▶ [What is required]: Gather every line of the records below that contains the word "размеров", and copy each of those lines in full.

▶ [Records excerpted from a collection]:
---

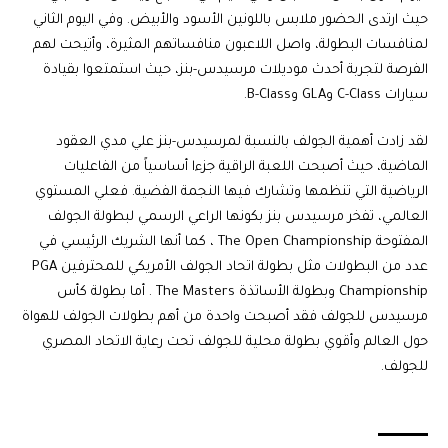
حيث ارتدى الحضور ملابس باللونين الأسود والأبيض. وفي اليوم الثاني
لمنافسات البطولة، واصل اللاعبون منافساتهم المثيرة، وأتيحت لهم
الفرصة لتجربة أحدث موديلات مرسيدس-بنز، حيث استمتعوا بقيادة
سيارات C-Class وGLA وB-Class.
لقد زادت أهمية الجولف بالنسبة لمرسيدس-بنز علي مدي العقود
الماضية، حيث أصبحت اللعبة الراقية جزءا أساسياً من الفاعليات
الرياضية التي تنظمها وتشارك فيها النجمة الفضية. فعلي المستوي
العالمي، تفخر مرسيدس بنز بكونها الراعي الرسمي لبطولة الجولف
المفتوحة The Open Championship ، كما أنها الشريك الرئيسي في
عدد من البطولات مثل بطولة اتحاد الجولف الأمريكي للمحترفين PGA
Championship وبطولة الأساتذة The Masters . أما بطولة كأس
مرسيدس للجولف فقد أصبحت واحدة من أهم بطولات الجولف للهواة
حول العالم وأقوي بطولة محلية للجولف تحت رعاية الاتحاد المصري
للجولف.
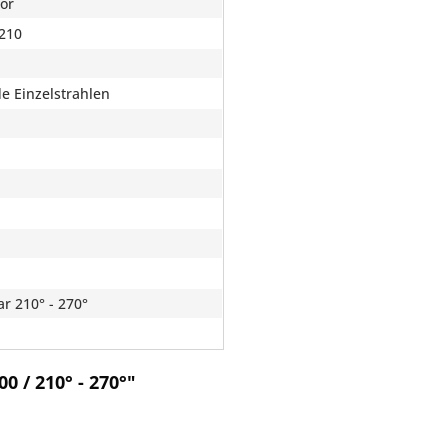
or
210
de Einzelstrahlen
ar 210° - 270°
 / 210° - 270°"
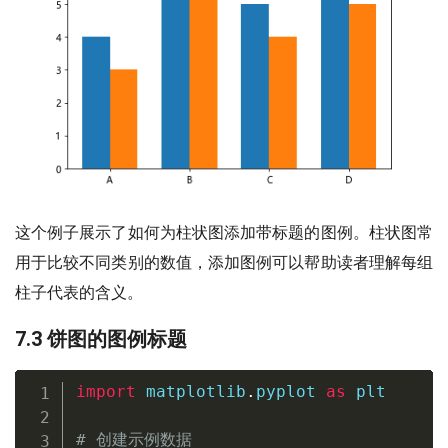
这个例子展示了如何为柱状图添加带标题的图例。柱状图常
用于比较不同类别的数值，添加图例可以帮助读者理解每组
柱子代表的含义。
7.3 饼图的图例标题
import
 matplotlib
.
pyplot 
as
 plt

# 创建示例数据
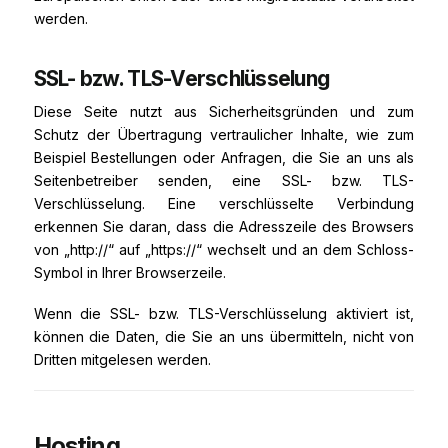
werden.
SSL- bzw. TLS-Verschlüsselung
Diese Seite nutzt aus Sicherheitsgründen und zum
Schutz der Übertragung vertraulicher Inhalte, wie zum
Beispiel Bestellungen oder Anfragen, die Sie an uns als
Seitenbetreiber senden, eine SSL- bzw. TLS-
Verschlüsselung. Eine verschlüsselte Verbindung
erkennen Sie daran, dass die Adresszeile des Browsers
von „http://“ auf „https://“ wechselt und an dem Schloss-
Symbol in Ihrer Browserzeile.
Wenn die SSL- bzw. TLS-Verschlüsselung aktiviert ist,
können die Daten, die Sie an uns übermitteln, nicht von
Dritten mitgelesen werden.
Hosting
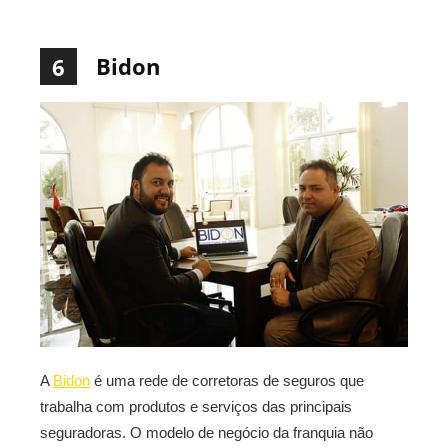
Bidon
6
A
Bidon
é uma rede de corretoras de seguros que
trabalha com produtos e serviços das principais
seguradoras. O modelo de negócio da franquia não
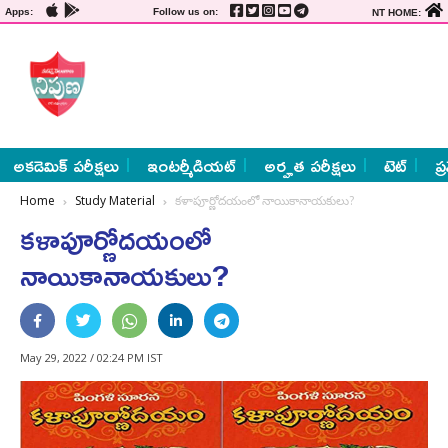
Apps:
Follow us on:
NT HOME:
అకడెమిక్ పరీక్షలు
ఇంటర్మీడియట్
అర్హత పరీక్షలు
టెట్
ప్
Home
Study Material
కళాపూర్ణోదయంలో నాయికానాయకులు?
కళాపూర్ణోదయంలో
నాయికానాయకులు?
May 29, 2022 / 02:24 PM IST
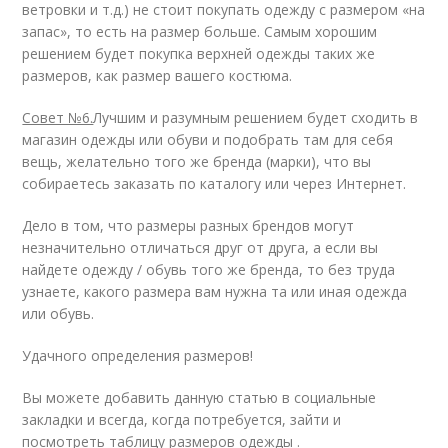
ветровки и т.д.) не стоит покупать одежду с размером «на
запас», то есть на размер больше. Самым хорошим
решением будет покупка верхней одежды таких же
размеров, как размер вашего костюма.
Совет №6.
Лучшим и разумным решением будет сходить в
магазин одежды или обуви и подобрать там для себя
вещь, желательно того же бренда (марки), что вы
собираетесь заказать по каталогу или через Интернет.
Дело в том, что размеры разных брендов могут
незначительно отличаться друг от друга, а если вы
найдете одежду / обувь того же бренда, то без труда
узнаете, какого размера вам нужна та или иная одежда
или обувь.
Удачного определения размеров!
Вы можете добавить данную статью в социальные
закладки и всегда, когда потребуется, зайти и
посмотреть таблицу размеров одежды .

---

▶ [Result]:
размеров, как размер вашего костюма.
Удачного определения размеров!
посмотреть таблицу размеров одежды .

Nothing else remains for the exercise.